## Instruction
I would like every record below transcribed exactly as it is.

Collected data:
# # # # #

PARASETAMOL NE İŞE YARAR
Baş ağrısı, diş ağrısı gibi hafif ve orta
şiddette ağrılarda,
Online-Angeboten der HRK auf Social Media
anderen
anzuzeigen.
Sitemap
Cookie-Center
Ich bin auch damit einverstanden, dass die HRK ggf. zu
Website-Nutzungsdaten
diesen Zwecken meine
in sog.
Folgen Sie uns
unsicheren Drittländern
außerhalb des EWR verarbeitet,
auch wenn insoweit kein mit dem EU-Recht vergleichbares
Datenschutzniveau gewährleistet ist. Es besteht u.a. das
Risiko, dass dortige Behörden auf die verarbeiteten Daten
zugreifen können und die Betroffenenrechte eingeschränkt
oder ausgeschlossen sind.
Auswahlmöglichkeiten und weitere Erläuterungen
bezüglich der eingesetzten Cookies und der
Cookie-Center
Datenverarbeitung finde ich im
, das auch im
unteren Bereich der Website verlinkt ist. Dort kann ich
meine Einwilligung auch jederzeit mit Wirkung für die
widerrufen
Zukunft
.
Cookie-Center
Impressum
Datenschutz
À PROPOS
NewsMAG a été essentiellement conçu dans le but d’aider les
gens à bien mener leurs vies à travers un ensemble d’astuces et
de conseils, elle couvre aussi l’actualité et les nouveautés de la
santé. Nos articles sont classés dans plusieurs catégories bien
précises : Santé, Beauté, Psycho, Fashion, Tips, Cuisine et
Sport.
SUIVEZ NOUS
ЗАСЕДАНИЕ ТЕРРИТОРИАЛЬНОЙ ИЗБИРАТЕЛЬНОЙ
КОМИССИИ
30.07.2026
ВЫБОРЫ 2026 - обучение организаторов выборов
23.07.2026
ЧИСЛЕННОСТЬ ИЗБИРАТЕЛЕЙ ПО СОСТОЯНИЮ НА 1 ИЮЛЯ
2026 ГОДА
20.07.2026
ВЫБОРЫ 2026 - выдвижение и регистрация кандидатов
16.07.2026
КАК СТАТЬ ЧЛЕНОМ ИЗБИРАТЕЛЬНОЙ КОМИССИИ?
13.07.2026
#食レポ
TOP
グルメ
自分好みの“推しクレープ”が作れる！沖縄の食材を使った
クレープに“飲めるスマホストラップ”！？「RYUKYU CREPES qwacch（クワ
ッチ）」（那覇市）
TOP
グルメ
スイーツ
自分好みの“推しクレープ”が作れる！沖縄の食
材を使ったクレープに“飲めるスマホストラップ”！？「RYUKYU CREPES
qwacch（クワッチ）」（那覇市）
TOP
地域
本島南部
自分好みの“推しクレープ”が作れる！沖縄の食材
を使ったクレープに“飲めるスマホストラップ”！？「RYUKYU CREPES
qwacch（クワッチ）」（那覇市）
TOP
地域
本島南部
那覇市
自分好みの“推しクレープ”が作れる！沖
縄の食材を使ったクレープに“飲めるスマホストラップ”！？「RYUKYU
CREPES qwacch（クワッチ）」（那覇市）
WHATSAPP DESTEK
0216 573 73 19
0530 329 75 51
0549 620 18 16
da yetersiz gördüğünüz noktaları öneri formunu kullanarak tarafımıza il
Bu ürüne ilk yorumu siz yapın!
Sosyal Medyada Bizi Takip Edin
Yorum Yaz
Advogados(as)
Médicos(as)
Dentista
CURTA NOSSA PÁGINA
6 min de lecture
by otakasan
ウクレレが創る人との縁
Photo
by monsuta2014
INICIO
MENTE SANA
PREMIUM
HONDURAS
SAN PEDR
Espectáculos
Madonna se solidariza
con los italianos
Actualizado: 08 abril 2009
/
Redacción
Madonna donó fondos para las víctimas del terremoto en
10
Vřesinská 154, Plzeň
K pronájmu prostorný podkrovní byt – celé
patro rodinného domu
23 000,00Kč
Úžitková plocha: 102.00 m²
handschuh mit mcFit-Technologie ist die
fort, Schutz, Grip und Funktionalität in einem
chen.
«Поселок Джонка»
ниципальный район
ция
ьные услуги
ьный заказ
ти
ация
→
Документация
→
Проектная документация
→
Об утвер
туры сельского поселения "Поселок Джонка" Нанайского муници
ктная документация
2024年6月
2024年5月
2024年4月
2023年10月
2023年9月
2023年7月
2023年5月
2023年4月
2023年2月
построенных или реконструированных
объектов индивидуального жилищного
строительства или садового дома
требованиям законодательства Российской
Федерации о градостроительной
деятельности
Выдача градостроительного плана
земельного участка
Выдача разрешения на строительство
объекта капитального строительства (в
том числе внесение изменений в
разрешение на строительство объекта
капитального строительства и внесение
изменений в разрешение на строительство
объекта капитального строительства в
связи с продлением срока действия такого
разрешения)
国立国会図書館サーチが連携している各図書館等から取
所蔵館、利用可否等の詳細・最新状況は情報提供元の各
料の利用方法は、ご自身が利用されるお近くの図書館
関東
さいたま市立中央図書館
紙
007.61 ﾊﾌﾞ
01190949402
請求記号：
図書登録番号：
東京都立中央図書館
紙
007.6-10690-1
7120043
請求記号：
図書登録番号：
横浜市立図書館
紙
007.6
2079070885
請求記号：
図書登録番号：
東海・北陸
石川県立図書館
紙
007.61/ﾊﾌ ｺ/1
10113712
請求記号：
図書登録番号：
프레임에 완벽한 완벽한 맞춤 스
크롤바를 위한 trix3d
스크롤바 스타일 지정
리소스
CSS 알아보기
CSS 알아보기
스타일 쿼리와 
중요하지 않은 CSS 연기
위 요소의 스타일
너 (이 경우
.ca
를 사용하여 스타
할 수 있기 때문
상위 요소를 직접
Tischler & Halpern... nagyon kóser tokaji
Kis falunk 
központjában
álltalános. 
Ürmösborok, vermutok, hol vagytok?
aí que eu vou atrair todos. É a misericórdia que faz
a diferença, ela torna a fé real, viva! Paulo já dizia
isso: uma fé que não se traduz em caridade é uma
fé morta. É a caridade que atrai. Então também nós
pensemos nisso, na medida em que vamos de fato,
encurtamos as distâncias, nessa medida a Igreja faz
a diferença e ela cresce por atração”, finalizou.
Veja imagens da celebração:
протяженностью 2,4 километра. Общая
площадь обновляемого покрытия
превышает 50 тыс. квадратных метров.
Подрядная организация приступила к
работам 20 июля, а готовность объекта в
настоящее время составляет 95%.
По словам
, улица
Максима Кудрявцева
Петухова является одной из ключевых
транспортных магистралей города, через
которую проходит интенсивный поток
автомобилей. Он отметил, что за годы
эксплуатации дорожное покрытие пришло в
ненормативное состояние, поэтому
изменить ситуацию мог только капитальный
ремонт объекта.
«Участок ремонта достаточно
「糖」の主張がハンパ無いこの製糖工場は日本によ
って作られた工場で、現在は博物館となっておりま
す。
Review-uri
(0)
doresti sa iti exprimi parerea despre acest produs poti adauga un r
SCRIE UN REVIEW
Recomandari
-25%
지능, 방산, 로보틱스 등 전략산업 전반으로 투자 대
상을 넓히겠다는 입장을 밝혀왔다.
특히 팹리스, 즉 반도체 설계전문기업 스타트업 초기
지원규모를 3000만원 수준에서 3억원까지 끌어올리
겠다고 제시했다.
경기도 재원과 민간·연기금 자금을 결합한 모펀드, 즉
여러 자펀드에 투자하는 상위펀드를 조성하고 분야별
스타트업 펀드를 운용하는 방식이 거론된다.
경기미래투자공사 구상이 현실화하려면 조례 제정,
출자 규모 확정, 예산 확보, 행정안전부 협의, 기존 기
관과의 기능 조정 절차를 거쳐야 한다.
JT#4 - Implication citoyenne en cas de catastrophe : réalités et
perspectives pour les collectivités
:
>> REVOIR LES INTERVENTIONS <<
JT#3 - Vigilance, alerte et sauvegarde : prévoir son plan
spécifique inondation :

# # # # #

## Response
PARASETAMOL NE İŞE YARAR
Baş ağrısı, diş ağrısı gibi hafif ve orta
şiddette ağrılarda,
Online-Angeboten der HRK auf Social Media
anderen
anzuzeigen.
Sitemap
Cookie-Center
Ich bin auch damit einverstanden, dass die HRK ggf. zu
Website-Nutzungsdaten
diesen Zwecken meine
in sog.
Folgen Sie uns
unsicheren Drittländern
außerhalb des EWR verarbeitet,
auch wenn insoweit kein mit dem EU-Recht vergleichbares
Datenschutzniveau gewährleistet ist. Es besteht u.a. das
Risiko, dass dortige Behörden auf die verarbeiteten Daten
zugreifen können und die Betroffenenrechte eingeschränkt
oder ausgeschlossen sind.
Auswahlmöglichkeiten und weitere Erläuterungen
bezüglich der eingesetzten Cookies und der
Cookie-Center
Datenverarbeitung finde ich im
, das auch im
unteren Bereich der Website verlinkt ist. Dort kann ich
meine Einwilligung auch jederzeit mit Wirkung für die
widerrufen
Zukunft
.
Cookie-Center
Impressum
Datenschutz
À PROPOS
NewsMAG a été essentiellement conçu dans le but d’aider les
gens à bien mener leurs vies à travers un ensemble d’astuces et
de conseils, elle couvre aussi l’actualité et les nouveautés de la
santé. Nos articles sont classés dans plusieurs catégories bien
précises : Santé, Beauté, Psycho, Fashion, Tips, Cuisine et
Sport.
SUIVEZ NOUS
ЗАСЕДАНИЕ ТЕРРИТОРИАЛЬНОЙ ИЗБИРАТЕЛЬНОЙ
КОМИССИИ
30.07.2026
ВЫБОРЫ 2026 - обучение организаторов выборов
23.07.2026
ЧИСЛЕННОСТЬ ИЗБИРАТЕЛЕЙ ПО СОСТОЯНИЮ НА 1 ИЮЛЯ
2026 ГОДА
20.07.2026
ВЫБОРЫ 2026 - выдвижение и регистрация кандидатов
16.07.2026
КАК СТАТЬ ЧЛЕНОМ ИЗБИРАТЕЛЬНОЙ КОМИССИИ?
13.07.2026
#食レポ
TOP
グルメ
自分好みの“推しクレープ”が作れる！沖縄の食材を使った
クレープに“飲めるスマホストラップ”！？「RYUKYU CREPES qwacch（クワ
ッチ）」（那覇市）
TOP
グルメ
スイーツ
自分好みの“推しクレープ”が作れる！沖縄の食
材を使ったクレープに“飲めるスマホストラップ”！？「RYUKYU CREPES
qwacch（クワッチ）」（那覇市）
TOP
地域
本島南部
自分好みの“推しクレープ”が作れる！沖縄の食材
を使ったクレープに“飲めるスマホストラップ”！？「RYUKYU CREPES
qwacch（クワッチ）」（那覇市）
TOP
地域
本島南部
那覇市
自分好みの“推しクレープ”が作れる！沖
縄の食材を使ったクレープに“飲めるスマホストラップ”！？「RYUKYU
CREPES qwacch（クワッチ）」（那覇市）
WHATSAPP DESTEK
0216 573 73 19
0530 329 75 51
0549 620 18 16
da yetersiz gördüğünüz noktaları öneri formunu kullanarak tarafımıza il
Bu ürüne ilk yorumu siz yapın!
Sosyal Medyada Bizi Takip Edin
Yorum Yaz
Advogados(as)
Médicos(as)
Dentista
CURTA NOSSA PÁGINA
6 min de lecture
by otakasan
ウクレレが創る人との縁
Photo
by monsuta2014
INICIO
MENTE SANA
PREMIUM
HONDURAS
SAN PEDR
Espectáculos
Madonna se solidariza
con los italianos
Actualizado: 08 abril 2009
/
Redacción
Madonna donó fondos para las víctimas del terremoto en
10
Vřesinská 154, Plzeň
K pronájmu prostorný podkrovní byt – celé
patro rodinného domu
23 000,00Kč
Úžitková plocha: 102.00 m²
handschuh mit mcFit-Technologie ist die
fort, Schutz, Grip und Funktionalität in einem
chen.
«Поселок Джонка»
ниципальный район
ция
ьные услуги
ьный заказ
ти
ация
→
Документация
→
Проектная документация
→
Об утвер
туры сельского поселения "Поселок Джонка" Нанайского муници
ктная документация
2024年6月
2024年5月
2024年4月
2023年10月
2023年9月
2023年7月
2023年5月
2023年4月
2023年2月
построенных или реконструированных
объектов индивидуального жилищного
строительства или садового дома
требованиям законодательства Российской
Федерации о градостроительной
деятельности
Выдача градостроительного плана
земельного участка
Выдача разрешения на строительство
объекта капитального строительства (в
том числе внесение изменений в
разрешение на строительство объекта
капитального строительства и внесение
изменений в разрешение на строительство
объекта капитального строительства в
связи с продлением срока действия такого
разрешения)
国立国会図書館サーチが連携している各図書館等から取
所蔵館、利用可否等の詳細・最新状況は情報提供元の各
料の利用方法は、ご自身が利用されるお近くの図書館
関東
さいたま市立中央図書館
紙
007.61 ﾊﾌﾞ
01190949402
請求記号：
図書登録番号：
東京都立中央図書館
紙
007.6-10690-1
7120043
請求記号：
図書登録番号：
横浜市立図書館
紙
007.6
2079070885
請求記号：
図書登録番号：
東海・北陸
石川県立図書館
紙
007.61/ﾊﾌ ｺ/1
10113712
請求記号：
図書登録番号：
프레임에 완벽한 완벽한 맞춤 스
크롤바를 위한 trix3d
스크롤바 스타일 지정
리소스
CSS 알아보기
CSS 알아보기
스타일 쿼리와 
중요하지 않은 CSS 연기
위 요소의 스타일
너 (이 경우
.ca
를 사용하여 스타
할 수 있기 때문
상위 요소를 직접
Tischler & Halpern... nagyon kóser tokaji
Kis falunk 
központjában
álltalános. 
Ürmösborok, vermutok, hol vagytok?
aí que eu vou atrair todos. É a misericórdia que faz
a diferença, ela torna a fé real, viva! Paulo já dizia
isso: uma fé que não se traduz em caridade é uma
fé morta. É a caridade que atrai. Então também nós
pensemos nisso, na medida em que vamos de fato,
encurtamos as distâncias, nessa medida a Igreja faz
a diferença e ela cresce por atração”, finalizou.
Veja imagens da celebração:
протяженностью 2,4 километра. Общая
площадь обновляемого покрытия
превышает 50 тыс. квадратных метров.
Подрядная организация приступила к
работам 20 июля, а готовность объекта в
настоящее время составляет 95%.
По словам
, улица
Максима Кудрявцева
Петухова является одной из ключевых
транспортных магистралей города, через
которую проходит интенсивный поток
автомобилей. Он отметил, что за годы
эксплуатации дорожное покрытие пришло в
ненормативное состояние, поэтому
изменить ситуацию мог только капитальный
ремонт объекта.
«Участок ремонта достаточно
「糖」の主張がハンパ無いこの製糖工場は日本によ
って作られた工場で、現在は博物館となっておりま
す。
Review-uri
(0)
doresti sa iti exprimi parerea despre acest produs poti adauga un r
SCRIE UN REVIEW
Recomandari
-25%
지능, 방산, 로보틱스 등 전략산업 전반으로 투자 대
상을 넓히겠다는 입장을 밝혀왔다.
특히 팹리스, 즉 반도체 설계전문기업 스타트업 초기
지원규모를 3000만원 수준에서 3억원까지 끌어올리
겠다고 제시했다.
경기도 재원과 민간·연기금 자금을 결합한 모펀드, 즉
여러 자펀드에 투자하는 상위펀드를 조성하고 분야별
스타트업 펀드를 운용하는 방식이 거론된다.
경기미래투자공사 구상이 현실화하려면 조례 제정,
출자 규모 확정, 예산 확보, 행정안전부 협의, 기존 기
관과의 기능 조정 절차를 거쳐야 한다.
JT#4 - Implication citoyenne en cas de catastrophe : réalités et
perspectives pour les collectivités
:
>> REVOIR LES INTERVENTIONS <<
JT#3 - Vigilance, alerte et sauvegarde : prévoir son plan
spécifique inondation :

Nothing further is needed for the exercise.